* _Records for the exercise_
====

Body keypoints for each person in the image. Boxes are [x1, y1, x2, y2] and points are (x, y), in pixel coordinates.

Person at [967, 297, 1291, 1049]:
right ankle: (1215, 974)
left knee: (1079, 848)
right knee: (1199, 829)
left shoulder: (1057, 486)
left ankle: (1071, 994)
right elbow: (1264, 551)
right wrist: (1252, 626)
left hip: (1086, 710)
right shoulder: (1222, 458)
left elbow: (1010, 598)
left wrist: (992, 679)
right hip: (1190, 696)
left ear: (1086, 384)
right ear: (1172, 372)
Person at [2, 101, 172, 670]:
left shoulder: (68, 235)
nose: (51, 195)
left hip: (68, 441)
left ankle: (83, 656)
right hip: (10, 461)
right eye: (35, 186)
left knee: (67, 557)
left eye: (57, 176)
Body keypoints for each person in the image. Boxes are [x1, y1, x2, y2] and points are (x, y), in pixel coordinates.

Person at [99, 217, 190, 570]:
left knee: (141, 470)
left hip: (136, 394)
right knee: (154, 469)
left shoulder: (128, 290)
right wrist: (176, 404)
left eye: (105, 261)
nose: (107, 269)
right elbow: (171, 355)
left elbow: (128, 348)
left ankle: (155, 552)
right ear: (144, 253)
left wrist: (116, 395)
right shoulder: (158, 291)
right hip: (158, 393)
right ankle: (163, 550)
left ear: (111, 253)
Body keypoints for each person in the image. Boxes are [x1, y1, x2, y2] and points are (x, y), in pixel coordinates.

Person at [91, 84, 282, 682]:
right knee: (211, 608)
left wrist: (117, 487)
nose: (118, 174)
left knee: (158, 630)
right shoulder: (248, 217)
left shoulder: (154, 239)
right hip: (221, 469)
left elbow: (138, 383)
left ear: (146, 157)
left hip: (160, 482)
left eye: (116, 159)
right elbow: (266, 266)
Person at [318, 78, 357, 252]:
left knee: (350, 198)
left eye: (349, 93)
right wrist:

====

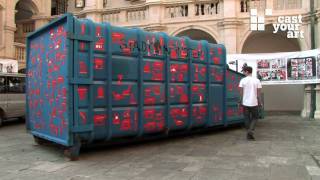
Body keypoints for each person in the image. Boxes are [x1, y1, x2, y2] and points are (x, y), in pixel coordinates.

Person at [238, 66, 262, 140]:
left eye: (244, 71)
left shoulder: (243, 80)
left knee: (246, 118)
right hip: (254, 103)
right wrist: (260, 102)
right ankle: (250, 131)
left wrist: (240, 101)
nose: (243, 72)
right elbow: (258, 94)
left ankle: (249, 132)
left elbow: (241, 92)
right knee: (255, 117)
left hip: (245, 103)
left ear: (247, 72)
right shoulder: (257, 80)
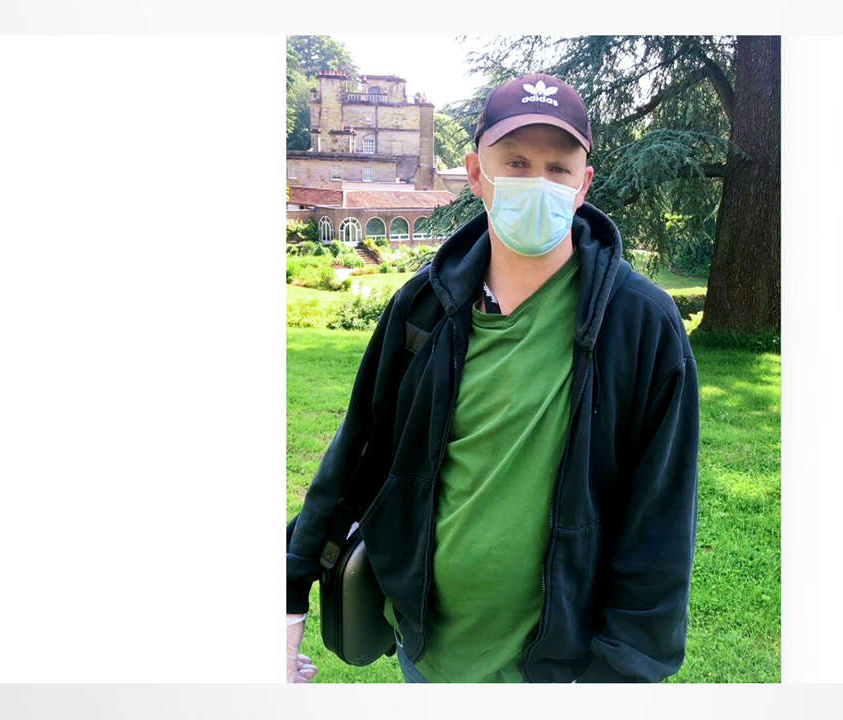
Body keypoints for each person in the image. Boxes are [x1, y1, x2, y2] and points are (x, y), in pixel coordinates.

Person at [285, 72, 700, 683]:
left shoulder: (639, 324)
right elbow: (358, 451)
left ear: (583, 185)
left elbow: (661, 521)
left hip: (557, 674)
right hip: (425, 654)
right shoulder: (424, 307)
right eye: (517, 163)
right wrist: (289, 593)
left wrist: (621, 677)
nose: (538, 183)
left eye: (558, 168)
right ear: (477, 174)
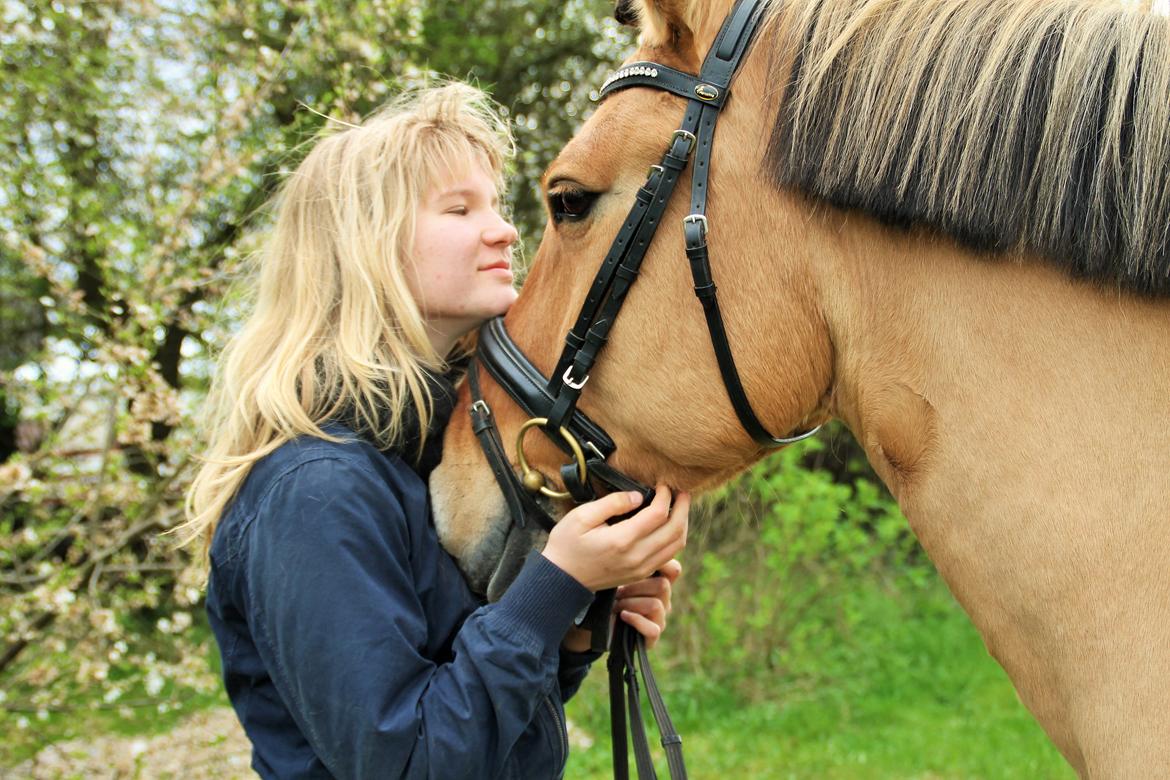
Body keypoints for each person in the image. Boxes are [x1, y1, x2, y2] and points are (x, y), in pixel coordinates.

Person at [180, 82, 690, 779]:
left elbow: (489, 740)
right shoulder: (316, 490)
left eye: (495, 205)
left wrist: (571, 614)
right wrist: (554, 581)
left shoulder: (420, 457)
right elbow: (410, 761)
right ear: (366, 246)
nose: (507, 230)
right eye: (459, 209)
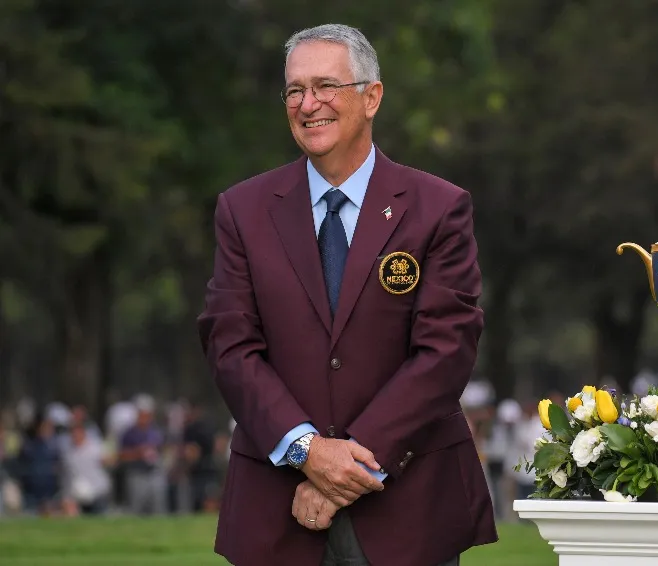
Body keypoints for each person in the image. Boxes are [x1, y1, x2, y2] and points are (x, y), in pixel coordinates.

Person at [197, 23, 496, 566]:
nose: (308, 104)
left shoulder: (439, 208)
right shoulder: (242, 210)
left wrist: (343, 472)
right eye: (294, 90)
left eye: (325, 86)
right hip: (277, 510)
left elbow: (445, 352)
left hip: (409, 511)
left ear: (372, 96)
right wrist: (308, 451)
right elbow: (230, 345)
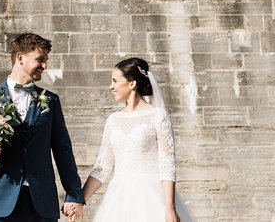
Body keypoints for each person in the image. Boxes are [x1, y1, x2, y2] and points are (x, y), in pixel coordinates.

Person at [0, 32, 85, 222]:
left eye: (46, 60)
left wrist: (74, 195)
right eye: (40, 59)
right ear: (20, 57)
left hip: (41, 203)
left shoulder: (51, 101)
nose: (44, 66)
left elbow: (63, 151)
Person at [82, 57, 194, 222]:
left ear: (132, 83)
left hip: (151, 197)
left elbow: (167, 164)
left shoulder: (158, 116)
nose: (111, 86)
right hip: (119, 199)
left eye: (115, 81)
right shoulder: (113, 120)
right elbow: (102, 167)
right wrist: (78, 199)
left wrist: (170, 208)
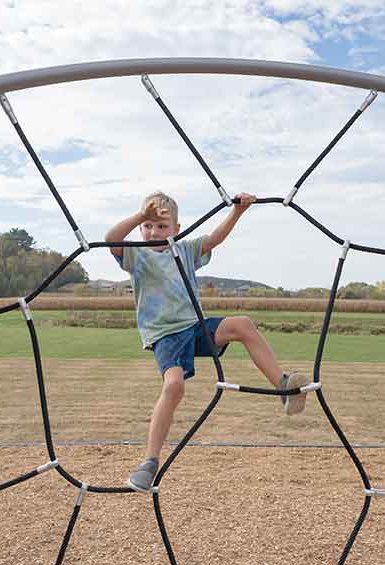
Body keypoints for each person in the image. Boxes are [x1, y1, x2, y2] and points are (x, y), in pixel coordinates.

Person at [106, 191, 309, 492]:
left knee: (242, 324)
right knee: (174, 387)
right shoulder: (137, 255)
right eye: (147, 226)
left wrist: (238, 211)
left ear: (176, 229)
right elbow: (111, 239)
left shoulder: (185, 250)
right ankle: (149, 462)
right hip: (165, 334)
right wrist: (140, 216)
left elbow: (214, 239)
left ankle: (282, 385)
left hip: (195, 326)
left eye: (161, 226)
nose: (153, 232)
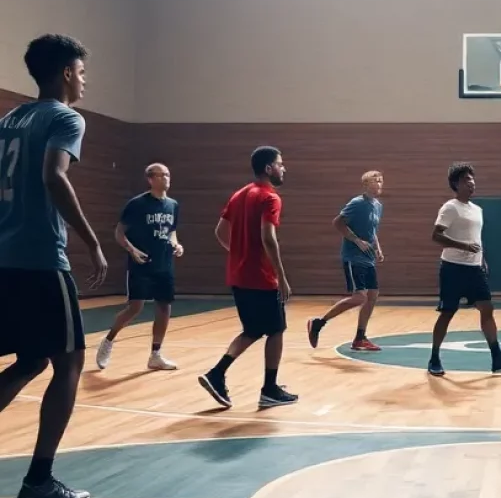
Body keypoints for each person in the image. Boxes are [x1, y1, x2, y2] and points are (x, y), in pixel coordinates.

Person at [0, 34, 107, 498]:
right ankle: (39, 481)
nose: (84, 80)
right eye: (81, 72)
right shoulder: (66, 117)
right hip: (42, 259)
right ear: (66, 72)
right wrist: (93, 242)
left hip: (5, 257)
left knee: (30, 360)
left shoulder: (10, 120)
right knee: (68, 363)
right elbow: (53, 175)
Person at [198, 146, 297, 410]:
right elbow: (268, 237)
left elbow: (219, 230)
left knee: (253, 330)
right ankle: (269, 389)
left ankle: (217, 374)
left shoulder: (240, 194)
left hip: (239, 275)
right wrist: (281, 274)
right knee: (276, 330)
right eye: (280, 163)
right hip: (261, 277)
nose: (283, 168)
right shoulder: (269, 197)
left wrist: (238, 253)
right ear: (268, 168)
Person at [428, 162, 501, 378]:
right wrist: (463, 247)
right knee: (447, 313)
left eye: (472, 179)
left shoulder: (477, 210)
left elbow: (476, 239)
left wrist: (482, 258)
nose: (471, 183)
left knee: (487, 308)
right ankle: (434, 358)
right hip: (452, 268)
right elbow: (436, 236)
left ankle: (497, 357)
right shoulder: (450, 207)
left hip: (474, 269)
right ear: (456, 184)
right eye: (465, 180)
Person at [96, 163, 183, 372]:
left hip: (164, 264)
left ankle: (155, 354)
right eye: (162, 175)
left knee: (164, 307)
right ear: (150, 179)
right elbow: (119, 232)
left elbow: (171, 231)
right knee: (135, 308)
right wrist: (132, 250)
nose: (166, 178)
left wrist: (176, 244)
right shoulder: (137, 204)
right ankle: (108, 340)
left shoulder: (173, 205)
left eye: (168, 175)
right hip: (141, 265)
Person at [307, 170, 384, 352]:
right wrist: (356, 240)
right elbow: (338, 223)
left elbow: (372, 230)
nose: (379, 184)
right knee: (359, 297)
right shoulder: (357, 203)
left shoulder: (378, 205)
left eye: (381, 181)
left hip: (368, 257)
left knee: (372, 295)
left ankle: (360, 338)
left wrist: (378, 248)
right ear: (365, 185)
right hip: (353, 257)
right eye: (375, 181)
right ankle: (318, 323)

====

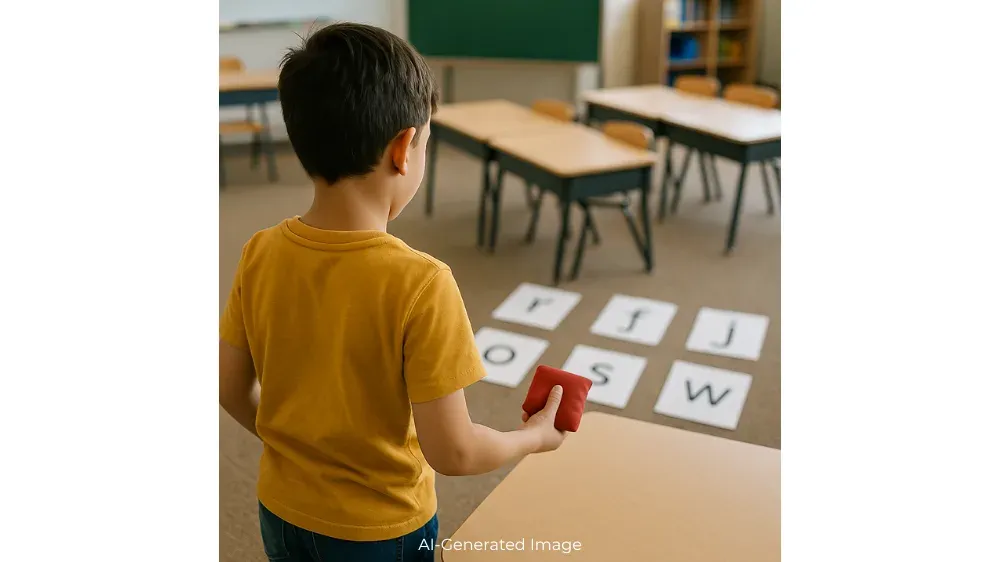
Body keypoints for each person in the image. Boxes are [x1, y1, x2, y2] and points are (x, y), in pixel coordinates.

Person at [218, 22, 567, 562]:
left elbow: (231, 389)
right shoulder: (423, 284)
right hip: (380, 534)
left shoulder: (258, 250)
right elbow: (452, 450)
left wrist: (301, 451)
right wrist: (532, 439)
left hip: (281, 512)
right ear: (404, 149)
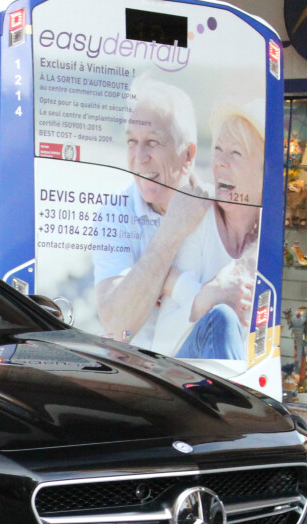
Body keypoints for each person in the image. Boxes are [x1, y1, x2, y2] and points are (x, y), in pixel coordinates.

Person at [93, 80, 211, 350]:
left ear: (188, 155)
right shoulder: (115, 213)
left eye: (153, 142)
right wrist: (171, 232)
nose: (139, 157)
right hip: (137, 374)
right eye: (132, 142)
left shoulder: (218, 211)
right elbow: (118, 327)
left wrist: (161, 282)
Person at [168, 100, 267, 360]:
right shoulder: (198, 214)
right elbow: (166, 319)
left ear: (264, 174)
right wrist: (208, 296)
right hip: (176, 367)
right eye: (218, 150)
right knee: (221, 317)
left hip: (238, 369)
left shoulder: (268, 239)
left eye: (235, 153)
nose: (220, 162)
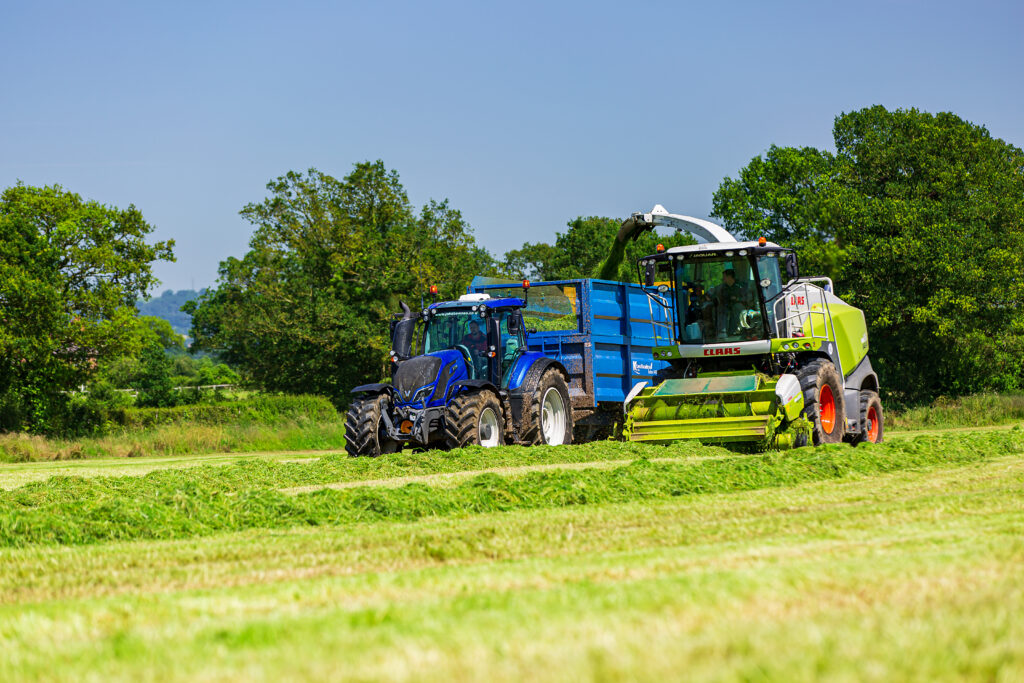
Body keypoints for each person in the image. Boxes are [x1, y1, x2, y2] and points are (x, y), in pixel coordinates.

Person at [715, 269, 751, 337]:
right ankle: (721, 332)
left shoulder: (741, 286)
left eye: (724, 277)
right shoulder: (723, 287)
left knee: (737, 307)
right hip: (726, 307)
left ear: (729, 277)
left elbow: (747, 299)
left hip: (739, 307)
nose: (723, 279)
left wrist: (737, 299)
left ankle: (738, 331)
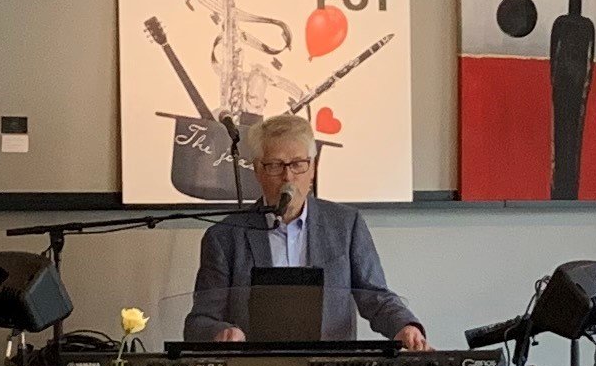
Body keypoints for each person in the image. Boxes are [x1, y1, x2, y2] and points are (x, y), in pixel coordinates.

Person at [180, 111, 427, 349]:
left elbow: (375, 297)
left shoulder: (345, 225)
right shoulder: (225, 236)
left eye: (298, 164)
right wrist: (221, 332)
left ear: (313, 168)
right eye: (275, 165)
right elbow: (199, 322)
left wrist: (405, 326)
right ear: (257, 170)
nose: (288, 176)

====

* _Work to be completed_
As the answer, set down only the lines from the data above between the one holding "left shoulder: (173, 205)" and the one holding "right hip: (353, 257)", inclusive, exactly as they read.

* _Response area_
left shoulder: (173, 205)
left eye: (168, 175)
right hip: (141, 265)
Person at [307, 170, 384, 352]:
right wrist: (356, 240)
right elbow: (338, 223)
left elbow: (372, 230)
nose: (379, 184)
right knee: (359, 297)
right shoulder: (357, 203)
left shoulder: (378, 205)
left eye: (381, 181)
left hip: (368, 257)
left knee: (372, 295)
left ankle: (360, 338)
left wrist: (378, 248)
right ear: (365, 185)
right hip: (353, 257)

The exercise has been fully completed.